▶ WHAT THE TASK ASKS:
Omit the pictures and return every entry exactly as written.

◆ ◆ ◆ ◆ ◆ ◆ ◆

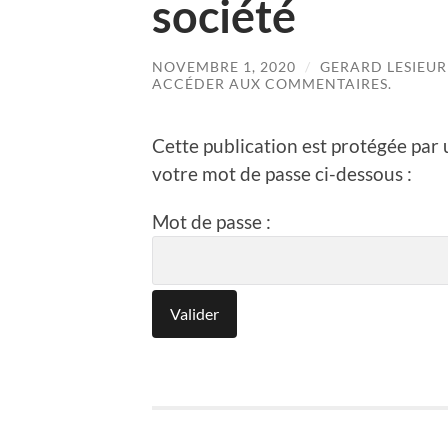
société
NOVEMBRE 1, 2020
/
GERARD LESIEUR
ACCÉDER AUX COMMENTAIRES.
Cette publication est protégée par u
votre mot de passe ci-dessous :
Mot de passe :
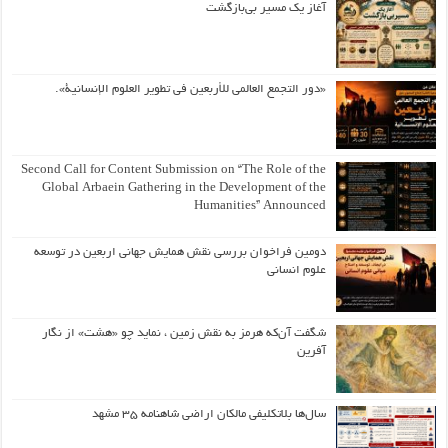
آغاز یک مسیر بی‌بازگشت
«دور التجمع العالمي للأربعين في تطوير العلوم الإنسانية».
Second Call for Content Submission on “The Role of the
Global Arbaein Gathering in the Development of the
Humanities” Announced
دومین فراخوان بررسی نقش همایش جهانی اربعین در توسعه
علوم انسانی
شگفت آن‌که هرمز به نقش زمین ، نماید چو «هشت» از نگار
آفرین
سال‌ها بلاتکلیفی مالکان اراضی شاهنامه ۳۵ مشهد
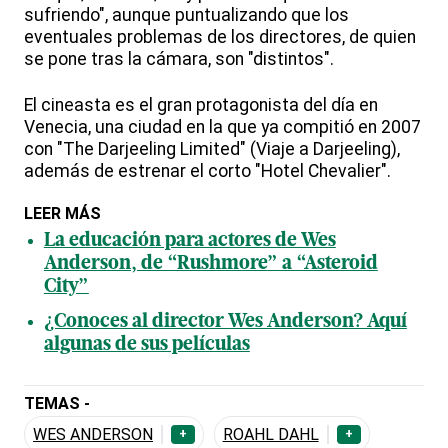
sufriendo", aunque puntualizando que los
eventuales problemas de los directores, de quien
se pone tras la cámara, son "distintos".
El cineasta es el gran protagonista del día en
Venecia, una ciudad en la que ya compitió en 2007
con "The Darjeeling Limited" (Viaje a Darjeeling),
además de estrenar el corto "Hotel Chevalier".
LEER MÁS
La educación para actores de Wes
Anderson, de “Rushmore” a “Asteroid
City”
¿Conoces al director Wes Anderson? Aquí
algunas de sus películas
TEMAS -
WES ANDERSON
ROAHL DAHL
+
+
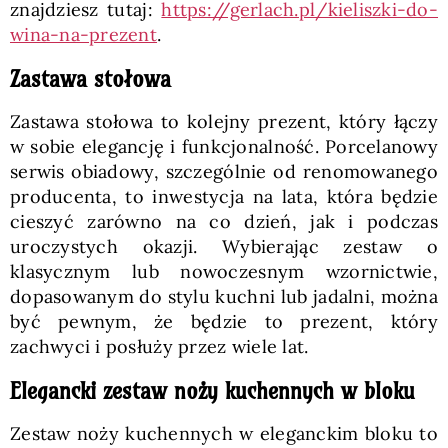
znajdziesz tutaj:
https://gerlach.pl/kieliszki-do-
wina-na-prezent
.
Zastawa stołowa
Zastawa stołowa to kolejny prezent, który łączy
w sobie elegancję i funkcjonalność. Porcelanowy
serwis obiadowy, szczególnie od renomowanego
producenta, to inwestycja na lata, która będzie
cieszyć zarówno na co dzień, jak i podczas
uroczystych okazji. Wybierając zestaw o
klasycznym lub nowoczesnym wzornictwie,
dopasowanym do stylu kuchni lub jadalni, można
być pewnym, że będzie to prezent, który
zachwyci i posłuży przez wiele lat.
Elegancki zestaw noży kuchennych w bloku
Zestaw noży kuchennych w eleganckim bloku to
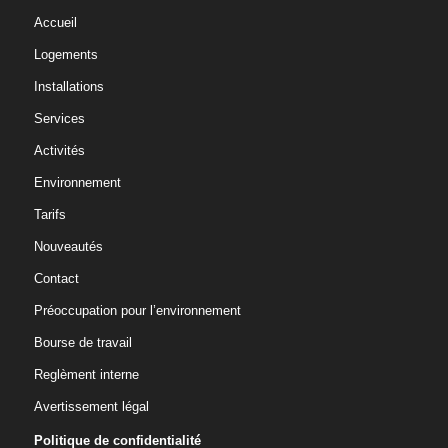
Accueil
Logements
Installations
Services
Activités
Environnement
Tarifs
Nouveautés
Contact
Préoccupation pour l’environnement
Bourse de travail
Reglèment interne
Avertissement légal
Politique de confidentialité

◆ ◆ ◆ ◆ ◆ ◆ ◆

▶ EXPECTED ANSWER:
société
NOVEMBRE 1, 2020
/
GERARD LESIEUR
ACCÉDER AUX COMMENTAIRES.
Cette publication est protégée par u
votre mot de passe ci-dessous :
Mot de passe :
آغاز یک مسیر بی‌بازگشت
«دور التجمع العالمي للأربعين في تطوير العلوم الإنسانية».
Second Call for Content Submission on “The Role of the
Global Arbaein Gathering in the Development of the
Humanities” Announced
دومین فراخوان بررسی نقش همایش جهانی اربعین در توسعه
علوم انسانی
شگفت آن‌که هرمز به نقش زمین ، نماید چو «هشت» از نگار
آفرین
سال‌ها بلاتکلیفی مالکان اراضی شاهنامه ۳۵ مشهد
sufriendo", aunque puntualizando que los
eventuales problemas de los directores, de quien
se pone tras la cámara, son "distintos".
El cineasta es el gran protagonista del día en
Venecia, una ciudad en la que ya compitió en 2007
con "The Darjeeling Limited" (Viaje a Darjeeling),
además de estrenar el corto "Hotel Chevalier".
LEER MÁS
La educación para actores de Wes
Anderson, de “Rushmore” a “Asteroid
City”
¿Conoces al director Wes Anderson? Aquí
algunas de sus películas
TEMAS -
WES ANDERSON
ROAHL DAHL
+
+
znajdziesz tutaj:
https://gerlach.pl/kieliszki-do-
wina-na-prezent
.
Zastawa stołowa
Zastawa stołowa to kolejny prezent, który łączy
w sobie elegancję i funkcjonalność. Porcelanowy
serwis obiadowy, szczególnie od renomowanego
producenta, to inwestycja na lata, która będzie
cieszyć zarówno na co dzień, jak i podczas
uroczystych okazji. Wybierając zestaw o
klasycznym lub nowoczesnym wzornictwie,
dopasowanym do stylu kuchni lub jadalni, można
być pewnym, że będzie to prezent, który
zachwyci i posłuży przez wiele lat.
Elegancki zestaw noży kuchennych w bloku
Zestaw noży kuchennych w eleganckim bloku to
Accueil
Logements
Installations
Services
Activités
Environnement
Tarifs
Nouveautés
Contact
Préoccupation pour l’environnement
Bourse de travail
Reglèment interne
Avertissement légal
Politique de confidentialité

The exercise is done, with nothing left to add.